Występuje ono na skutek różnicy temperatur powietrza wewnątrz blaszaka i samej blachy dachowej. Para wodna z rozgrzanego powietrza w garażu blaszanym osadza się na szybko wychładzającej się blasze czasmi ( w zależności od wilgotności powierza) powodując powstawanie kropel które następnie mogą kapać z dachu na samochód czy inne przedioty składowane w garażu. Zaaplikowany na blachę filc antykondensacyjy działa na dwa sposoby:
- po pierwsze zmniejsza różnicę temperatór w punkcie styku dwóch ośrodków tj spodu blachy dachowej i powietrza w garażu znacząco redukując możliwość osadzania pary wodnej
- po drugie gdy już dojdzie do osadzania wilgoci to jest ona równomiernie wchłaniana przez całą powierzchnię filcu i rozpraszana co przeciwdzała tworzeniu się kropli i ich urwaniu spod dachu.
Ze zrozumiałych względów rozwiązanie to polecane jest dla użytkowników którzy posiadaja pojazd z otwartym dachem lub wykorzystują blaszak do składowania materiałów wrażliwych na wilgoć.
Wyeliminowanie skraplania w blaszaku rozwiązuje problem zamokłych workow z cementem czy kałuży na tylnej kanapie wypieszczoego cabrio.
Efektem ubocznym zastosowania filcu pod dachem jest dodatkowo izolacja akustyczna - będzie to zauważalne przy opadach deszczu - wśrodku jest wyrażnie ciszej w porównaniu do "gołej" blachy dachowej.

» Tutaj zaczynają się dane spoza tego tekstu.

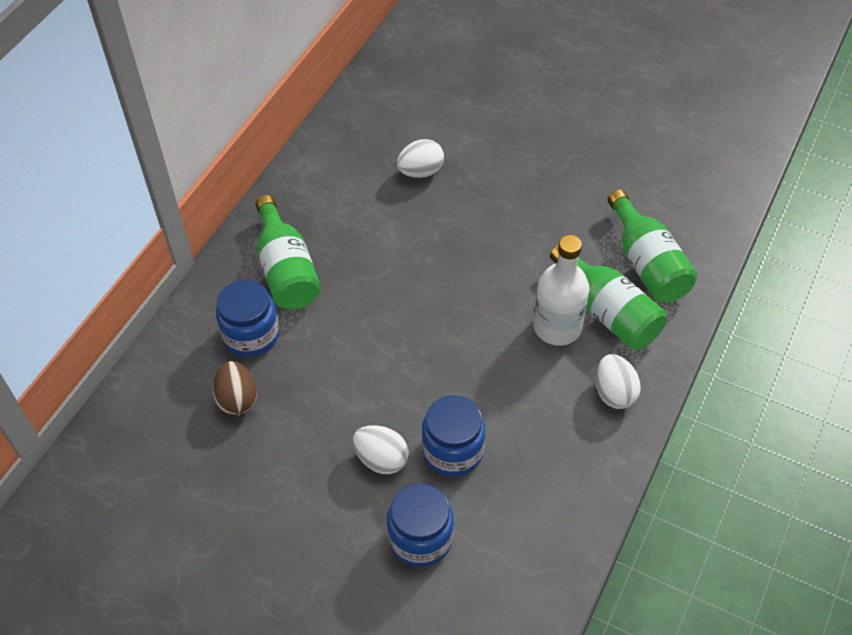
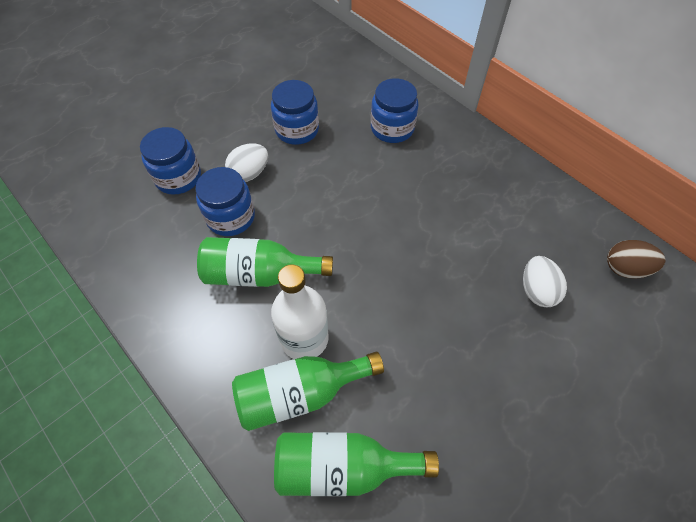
camera: 110 degrees right, 5 degrees up
brown egg [213,361,257,416] -> brown egg moved to [607,240,666,279]
green bottle [256,195,321,309] -> green bottle moved to [197,237,333,287]
white egg [595,354,641,409] -> none
none -> blue jar [271,80,319,145]

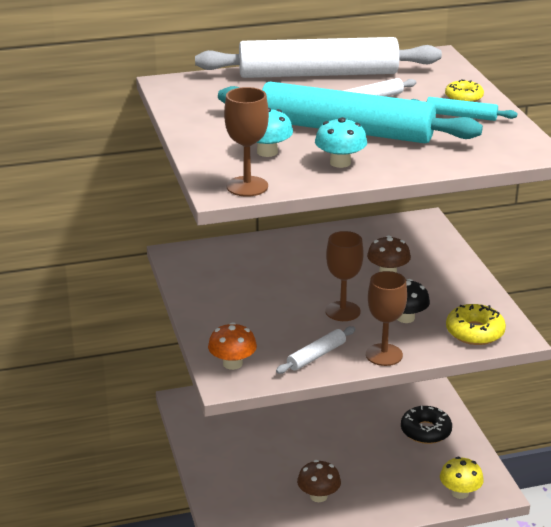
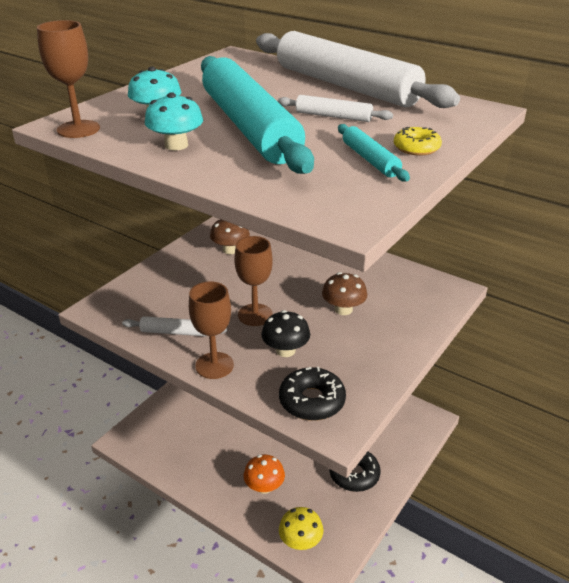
camera: 50 degrees right, 5 degrees up
orange mushroom [208,322,257,370] -> orange mushroom moved to [244,455,285,494]
brown mushroom [297,460,341,502] -> brown mushroom moved to [210,219,250,254]
yellow donut [446,304,506,345] -> black donut [279,367,346,421]

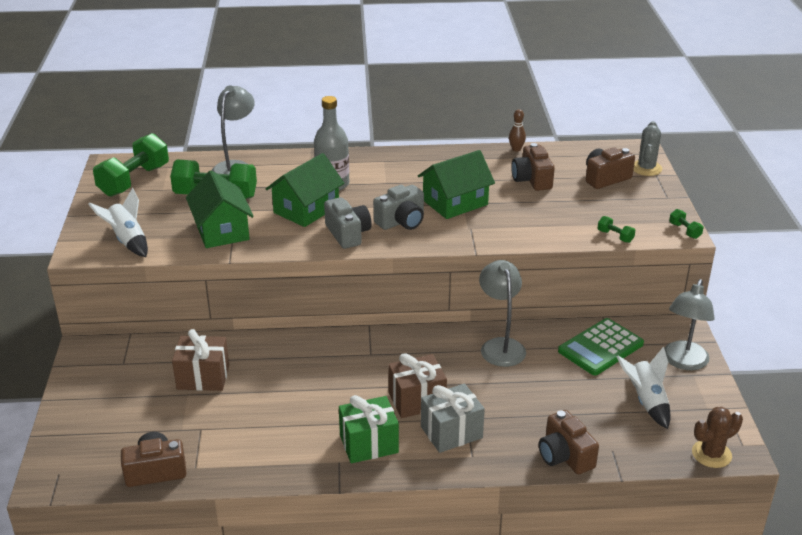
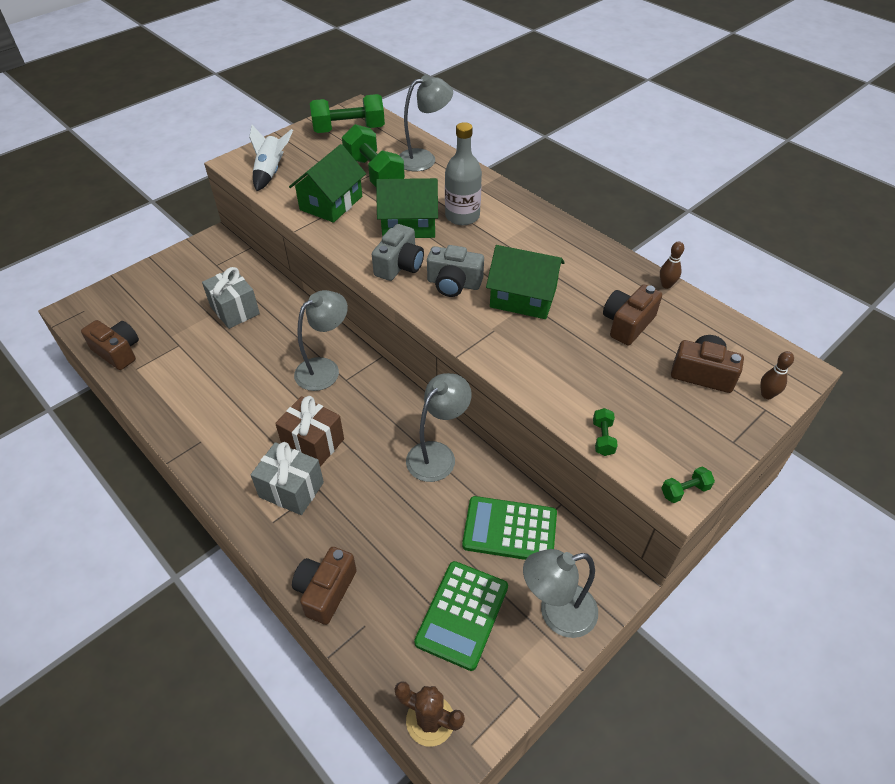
camera: 50 degrees right, 15 degrees up
brown gift [172,329,229,391] -> grey gift [202,267,260,329]
green gift [339,395,399,463] -> none
white rocket [617,347,671,429] -> green calculator [414,561,508,671]
grey cactus [633,121,662,176] -> brown bowling pin [760,351,794,399]
green dumbbell [669,209,703,239] -> green dumbbell turned 45 degrees clockwise [661,467,715,503]
none -> grey lamp [294,290,348,391]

Filc przeciwdziałający skraplaniu aplikowany jest na blachę w momencie jej rozwijania - równolegle z procesem trapezowania, dzięki czemu samoprzylepna powłoka jest dosłownie dodatkowo wgnieciona w blachę, tworząc idealinie przylegającą warstwę izolacji. W poorównaniu z folią paraprzepuszczalną uzyskujemy efekt gładkiej estetycznej powierzchni - nie ma żadnych obwisających z dachu fałdów jak w wypadku membran starego typu. Idąc od góry zdjęcia 1 i 3 pokazują właśnie blachę z aplikacją filcu a zdjęcia 2 i 4 gołą blachę powlekaną i ocynkowaną.